To investigate the impact of zapnometinib on the HLA-I ligandome in human lung adenocarcinoma cells infected with Influenza A virus, specifically focusing on the interaction between the drug and the virus.
Key Findings:
Zapnometinib treatment and IAV infection did not significantly alter HLA-I surface expression.
Immunopeptidomics revealed allotype-specific changes in HLA-I-presented peptides, with approximately 3–12% change per allotype.
Statistically significant modulation of defined ligand subsets was observed, with about 3–14% of ligands per condition showing log2 fold change ≥ 2.

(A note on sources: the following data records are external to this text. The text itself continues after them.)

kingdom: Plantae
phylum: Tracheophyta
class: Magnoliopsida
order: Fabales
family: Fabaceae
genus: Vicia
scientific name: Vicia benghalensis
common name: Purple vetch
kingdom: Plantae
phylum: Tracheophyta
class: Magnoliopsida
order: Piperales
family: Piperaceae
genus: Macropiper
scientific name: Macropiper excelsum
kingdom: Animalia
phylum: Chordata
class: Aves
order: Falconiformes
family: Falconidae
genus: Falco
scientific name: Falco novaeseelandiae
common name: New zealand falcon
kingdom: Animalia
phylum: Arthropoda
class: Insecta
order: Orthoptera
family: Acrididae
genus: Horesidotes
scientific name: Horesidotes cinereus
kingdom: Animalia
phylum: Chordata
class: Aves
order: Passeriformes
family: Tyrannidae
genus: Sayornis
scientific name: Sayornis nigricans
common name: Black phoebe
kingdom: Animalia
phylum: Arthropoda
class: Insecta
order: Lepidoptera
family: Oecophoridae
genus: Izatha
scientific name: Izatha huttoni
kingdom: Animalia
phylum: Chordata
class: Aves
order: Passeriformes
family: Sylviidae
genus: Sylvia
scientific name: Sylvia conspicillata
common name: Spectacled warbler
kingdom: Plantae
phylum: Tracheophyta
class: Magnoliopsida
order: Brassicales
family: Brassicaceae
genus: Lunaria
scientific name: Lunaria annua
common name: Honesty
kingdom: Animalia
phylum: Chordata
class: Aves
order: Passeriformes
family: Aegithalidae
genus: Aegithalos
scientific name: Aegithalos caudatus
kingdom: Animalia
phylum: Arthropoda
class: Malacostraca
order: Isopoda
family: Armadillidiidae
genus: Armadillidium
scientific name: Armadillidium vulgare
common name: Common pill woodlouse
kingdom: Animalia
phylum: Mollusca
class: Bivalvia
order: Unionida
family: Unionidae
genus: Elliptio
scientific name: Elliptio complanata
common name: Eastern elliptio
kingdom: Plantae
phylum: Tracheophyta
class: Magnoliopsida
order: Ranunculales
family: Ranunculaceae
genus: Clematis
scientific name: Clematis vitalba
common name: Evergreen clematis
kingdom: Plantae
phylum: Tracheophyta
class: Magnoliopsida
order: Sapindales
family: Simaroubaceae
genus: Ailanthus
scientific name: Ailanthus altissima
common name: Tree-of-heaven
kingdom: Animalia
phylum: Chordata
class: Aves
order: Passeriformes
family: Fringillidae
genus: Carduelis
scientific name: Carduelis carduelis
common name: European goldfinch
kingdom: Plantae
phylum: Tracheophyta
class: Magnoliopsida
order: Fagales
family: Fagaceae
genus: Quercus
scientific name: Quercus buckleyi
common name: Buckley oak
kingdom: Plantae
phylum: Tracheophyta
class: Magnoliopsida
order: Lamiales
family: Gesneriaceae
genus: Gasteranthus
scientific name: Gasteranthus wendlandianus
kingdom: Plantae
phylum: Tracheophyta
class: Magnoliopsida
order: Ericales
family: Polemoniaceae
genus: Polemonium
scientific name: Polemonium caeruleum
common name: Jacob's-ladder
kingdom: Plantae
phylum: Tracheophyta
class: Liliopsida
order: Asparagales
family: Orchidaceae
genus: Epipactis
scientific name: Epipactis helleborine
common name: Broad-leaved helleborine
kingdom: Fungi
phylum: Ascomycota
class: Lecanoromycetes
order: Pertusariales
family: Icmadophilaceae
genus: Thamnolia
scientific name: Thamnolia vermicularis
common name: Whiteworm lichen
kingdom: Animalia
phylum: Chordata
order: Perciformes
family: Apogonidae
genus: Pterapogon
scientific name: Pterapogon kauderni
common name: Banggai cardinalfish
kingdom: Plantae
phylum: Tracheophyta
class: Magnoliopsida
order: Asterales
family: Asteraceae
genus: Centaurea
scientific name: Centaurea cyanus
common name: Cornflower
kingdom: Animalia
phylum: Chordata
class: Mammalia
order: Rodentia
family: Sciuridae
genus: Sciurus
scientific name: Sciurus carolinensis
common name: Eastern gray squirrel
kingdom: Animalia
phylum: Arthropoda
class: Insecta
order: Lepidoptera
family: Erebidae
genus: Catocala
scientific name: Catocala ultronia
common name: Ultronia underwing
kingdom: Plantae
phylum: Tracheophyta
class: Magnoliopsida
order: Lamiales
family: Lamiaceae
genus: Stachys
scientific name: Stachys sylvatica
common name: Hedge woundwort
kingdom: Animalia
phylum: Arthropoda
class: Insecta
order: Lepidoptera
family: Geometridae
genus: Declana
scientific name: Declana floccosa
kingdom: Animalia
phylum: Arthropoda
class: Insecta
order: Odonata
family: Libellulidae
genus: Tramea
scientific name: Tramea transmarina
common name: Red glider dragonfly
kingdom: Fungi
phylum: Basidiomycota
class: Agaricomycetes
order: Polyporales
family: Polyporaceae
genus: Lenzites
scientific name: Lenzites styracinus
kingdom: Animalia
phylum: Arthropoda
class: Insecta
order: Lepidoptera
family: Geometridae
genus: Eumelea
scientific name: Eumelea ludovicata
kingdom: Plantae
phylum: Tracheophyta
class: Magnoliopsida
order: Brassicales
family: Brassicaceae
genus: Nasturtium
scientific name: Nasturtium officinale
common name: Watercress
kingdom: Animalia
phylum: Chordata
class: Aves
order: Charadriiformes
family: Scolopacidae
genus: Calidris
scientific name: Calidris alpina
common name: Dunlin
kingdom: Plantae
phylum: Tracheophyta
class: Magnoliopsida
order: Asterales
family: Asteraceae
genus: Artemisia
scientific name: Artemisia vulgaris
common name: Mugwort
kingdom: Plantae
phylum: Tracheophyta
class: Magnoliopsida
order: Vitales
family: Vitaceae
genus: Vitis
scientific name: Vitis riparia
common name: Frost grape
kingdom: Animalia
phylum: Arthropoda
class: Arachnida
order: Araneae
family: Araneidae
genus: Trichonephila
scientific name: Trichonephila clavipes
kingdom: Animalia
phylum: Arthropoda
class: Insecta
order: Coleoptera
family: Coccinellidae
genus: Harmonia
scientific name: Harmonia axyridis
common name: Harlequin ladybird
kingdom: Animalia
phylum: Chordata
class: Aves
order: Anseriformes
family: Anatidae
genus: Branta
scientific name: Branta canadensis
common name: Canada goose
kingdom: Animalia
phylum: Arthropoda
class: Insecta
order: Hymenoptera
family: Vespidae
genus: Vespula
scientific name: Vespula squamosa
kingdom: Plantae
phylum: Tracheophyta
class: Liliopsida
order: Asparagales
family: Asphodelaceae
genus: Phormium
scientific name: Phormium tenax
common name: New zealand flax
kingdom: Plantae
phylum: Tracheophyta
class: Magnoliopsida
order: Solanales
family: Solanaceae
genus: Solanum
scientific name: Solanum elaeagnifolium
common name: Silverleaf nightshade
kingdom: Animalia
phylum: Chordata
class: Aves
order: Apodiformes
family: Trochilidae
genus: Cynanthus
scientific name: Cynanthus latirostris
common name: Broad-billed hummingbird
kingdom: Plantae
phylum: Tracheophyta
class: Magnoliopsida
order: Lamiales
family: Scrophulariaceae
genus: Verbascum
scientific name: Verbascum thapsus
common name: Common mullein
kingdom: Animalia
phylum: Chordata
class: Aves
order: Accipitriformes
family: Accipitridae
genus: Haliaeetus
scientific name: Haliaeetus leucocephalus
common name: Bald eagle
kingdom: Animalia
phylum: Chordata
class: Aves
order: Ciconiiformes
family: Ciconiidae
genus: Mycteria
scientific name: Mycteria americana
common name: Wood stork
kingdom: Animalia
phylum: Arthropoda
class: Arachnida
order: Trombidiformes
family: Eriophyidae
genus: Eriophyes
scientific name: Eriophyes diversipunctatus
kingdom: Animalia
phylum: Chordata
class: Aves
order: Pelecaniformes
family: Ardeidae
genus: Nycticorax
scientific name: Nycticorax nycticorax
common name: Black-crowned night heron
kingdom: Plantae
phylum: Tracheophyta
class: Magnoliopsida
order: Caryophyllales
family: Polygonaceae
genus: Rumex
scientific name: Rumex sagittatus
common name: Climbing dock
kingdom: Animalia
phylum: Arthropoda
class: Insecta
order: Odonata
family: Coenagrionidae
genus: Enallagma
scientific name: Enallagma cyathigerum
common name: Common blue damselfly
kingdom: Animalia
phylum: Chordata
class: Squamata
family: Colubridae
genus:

Functional annotation analysis indicated condition-specific enrichment in distinct cellular pathways, including interferon-induced pathways, suggesting implications for antiviral responses.
Interpretation:
Zapnometinib and IAV H3N2/Fukui induce significant effects on the HLA-I ligandome without substantially affecting overall HLA-I expression, indicating a dual role in modulating viral replication and immune recognition.
Limitations:
The study focused on a specific cell line (Calu-3) and may not generalize to other cell types.
The effects observed may vary with different strains of Influenza A virus, and results may differ under varying experimental conditions.
Conclusion:
The findings support further investigation of zapnometinib as a host-directed antiviral strategy with potential for targeted immunomodulation.